En fait, cette tuerie horrible provient de l’intervention militaire des États-Unis et de l’UE au Moyen-Orient et en Turquie et, en particulier, de la collaboration du gouvernement de l’AKP avec la guerre par procuration dirigée par les États-Unis en Syrie. Si l’ÉI dispose d’un vaste réseau de dizaines ou même de centaines d’opérateurs en Turquie, c’est parce que la CIA et ses alliés européens et du Moyen-Orient ont utilisé la Turquie comme une base pour armer et soutenir les milices islamistes d’opposition opérant à travers la frontière en Syrie.

La décision de l’élite dirigeante turque de transformer la Turquie en un important poste pour armer des milices de l’opposition effectuant des raids, des attentats terroristes et des crimes de guerre en Syrie a non seulement eu des conséquences horribles pour la population de la Syrie. La dévastation et le dépeuplement de la Syrie ont également plongé la Turquie dans une effusion de sang grandissante.

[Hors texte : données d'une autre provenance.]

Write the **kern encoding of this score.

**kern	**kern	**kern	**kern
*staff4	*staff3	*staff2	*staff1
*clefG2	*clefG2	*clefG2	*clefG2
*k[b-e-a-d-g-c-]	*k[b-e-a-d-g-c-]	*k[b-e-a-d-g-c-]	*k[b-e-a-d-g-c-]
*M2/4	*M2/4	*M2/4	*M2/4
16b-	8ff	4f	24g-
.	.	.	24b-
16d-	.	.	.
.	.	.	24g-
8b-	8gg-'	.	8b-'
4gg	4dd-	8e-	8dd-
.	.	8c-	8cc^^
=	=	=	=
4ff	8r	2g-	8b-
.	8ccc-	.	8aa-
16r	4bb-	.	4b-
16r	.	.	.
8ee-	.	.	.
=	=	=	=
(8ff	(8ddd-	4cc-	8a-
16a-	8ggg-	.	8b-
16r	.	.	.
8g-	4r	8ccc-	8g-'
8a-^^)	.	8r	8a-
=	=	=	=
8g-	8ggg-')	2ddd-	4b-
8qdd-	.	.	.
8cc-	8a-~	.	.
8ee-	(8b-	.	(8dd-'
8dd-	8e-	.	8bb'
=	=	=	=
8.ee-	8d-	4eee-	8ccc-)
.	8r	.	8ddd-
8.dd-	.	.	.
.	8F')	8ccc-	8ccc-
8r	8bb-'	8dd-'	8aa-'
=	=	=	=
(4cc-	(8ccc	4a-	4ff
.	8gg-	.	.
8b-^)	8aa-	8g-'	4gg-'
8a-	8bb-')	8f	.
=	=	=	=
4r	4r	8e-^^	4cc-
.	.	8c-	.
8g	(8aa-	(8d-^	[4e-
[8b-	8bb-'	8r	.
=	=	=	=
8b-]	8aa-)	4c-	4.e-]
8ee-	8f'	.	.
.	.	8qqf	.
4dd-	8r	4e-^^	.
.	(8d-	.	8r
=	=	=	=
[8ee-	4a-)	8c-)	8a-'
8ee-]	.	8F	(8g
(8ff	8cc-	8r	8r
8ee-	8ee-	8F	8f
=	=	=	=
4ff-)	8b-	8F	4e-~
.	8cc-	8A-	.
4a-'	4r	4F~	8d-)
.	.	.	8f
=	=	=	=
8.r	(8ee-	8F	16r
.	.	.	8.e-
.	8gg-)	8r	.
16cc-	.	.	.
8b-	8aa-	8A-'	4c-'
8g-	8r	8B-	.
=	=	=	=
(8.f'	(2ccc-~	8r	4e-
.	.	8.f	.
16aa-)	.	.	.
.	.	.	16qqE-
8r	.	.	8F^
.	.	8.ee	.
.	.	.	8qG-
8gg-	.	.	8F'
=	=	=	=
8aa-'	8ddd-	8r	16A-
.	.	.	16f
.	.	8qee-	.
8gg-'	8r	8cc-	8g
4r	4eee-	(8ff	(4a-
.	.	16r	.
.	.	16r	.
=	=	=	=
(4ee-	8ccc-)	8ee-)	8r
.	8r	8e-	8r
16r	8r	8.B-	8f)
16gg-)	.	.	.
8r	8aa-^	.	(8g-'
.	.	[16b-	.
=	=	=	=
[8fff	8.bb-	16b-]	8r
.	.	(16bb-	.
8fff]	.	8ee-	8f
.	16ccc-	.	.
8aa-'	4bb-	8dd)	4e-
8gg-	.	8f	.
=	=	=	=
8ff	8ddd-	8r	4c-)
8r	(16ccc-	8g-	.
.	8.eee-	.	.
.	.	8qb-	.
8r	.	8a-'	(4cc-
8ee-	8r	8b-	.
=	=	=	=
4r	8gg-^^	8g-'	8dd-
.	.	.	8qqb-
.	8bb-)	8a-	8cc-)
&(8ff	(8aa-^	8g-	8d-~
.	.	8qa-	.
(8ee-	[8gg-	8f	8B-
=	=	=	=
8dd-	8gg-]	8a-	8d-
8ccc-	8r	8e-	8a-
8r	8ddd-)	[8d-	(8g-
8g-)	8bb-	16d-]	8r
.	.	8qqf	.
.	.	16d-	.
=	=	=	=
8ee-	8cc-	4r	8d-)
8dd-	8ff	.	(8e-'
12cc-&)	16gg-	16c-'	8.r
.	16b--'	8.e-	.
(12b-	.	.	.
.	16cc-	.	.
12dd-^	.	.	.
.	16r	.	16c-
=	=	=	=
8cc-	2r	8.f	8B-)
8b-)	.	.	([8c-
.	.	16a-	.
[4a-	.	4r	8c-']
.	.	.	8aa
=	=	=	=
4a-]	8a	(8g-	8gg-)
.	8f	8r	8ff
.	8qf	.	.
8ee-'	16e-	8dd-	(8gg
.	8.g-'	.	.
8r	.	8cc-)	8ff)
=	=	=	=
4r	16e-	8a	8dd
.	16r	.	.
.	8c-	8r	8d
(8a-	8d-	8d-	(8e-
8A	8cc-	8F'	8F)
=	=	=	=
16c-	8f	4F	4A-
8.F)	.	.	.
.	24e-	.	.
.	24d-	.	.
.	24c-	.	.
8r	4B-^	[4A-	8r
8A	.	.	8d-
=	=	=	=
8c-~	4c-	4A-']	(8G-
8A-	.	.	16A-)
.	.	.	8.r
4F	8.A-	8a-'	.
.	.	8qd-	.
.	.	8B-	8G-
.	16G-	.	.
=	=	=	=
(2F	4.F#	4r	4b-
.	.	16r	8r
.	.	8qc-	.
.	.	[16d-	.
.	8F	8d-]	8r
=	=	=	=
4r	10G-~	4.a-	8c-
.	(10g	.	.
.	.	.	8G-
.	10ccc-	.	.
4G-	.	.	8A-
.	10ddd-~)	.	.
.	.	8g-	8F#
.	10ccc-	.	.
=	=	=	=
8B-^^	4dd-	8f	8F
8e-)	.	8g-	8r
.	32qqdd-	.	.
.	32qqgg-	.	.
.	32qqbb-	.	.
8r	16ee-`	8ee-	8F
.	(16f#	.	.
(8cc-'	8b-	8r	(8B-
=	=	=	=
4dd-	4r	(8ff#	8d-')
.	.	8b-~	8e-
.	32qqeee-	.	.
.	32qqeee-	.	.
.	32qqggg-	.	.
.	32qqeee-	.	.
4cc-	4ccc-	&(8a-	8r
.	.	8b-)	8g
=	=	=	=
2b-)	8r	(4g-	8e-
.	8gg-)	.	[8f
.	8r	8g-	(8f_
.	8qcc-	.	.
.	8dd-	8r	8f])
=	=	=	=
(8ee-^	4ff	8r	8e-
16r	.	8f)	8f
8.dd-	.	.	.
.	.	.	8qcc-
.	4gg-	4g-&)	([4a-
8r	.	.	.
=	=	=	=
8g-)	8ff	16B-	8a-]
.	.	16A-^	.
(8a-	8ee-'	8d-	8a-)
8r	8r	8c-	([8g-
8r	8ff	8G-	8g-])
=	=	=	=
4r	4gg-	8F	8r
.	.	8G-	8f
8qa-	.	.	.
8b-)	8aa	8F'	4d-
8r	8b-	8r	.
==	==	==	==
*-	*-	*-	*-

L’ÉI a mené à plusieurs reprises des attentats terroristes et la répression de l’armée turque contre la population kurde, craignant que Washington ne renforce trop les nationalistes kurdes en armant des milices kurdes syriennes en Syrie, a plongé les régions kurdes du pays en guerre civile.

L’ÉI fut responsable de l’attaque la plus sanglante de l’histoire de la Turquie, le 10 octobre 2015, tuant au moins 109 personnes et en blessant plus de 500 dans un attentat suicide double contre un rassemblement pacifique à Ankara. En 2016, l’État islamique a mené six attentats terroristes en Turquie, où 127 personnes ont été tuées et quelque 320 autres blessées.

Les groupes qui se sont scindés du mouvement nationaliste kurde, comme les Faucons de la liberté du Kurdistan (TAK), ont également fait plusieurs attaques terroristes, y compris des attentats à la bombe en décembre à Istanbul et à Kayseri.

Dans cette attaque du Nouvel An, le grief spécifique cité par l’ÉI était l’alliance du gouvernement turc avec la Russie et l’Iran pour tenter d’écraser les milices islamistes d’opposition comme l’ÉI à l’intérieur de la Syrie. La semaine dernière, la Turquie a négocié un cessez-le-feu en Syrie avec des responsables russes et iraniens couvrant une grande partie de la Syrie, mais elle a poursuivi avec des attaques sanglantes contre Al Bab visant à s’emparer de la capitale de l’ÉI en Syrie, Raqqa. L’ÉI semble avoir riposté en organisant une nouvelle attentat terroriste sur le sol turc.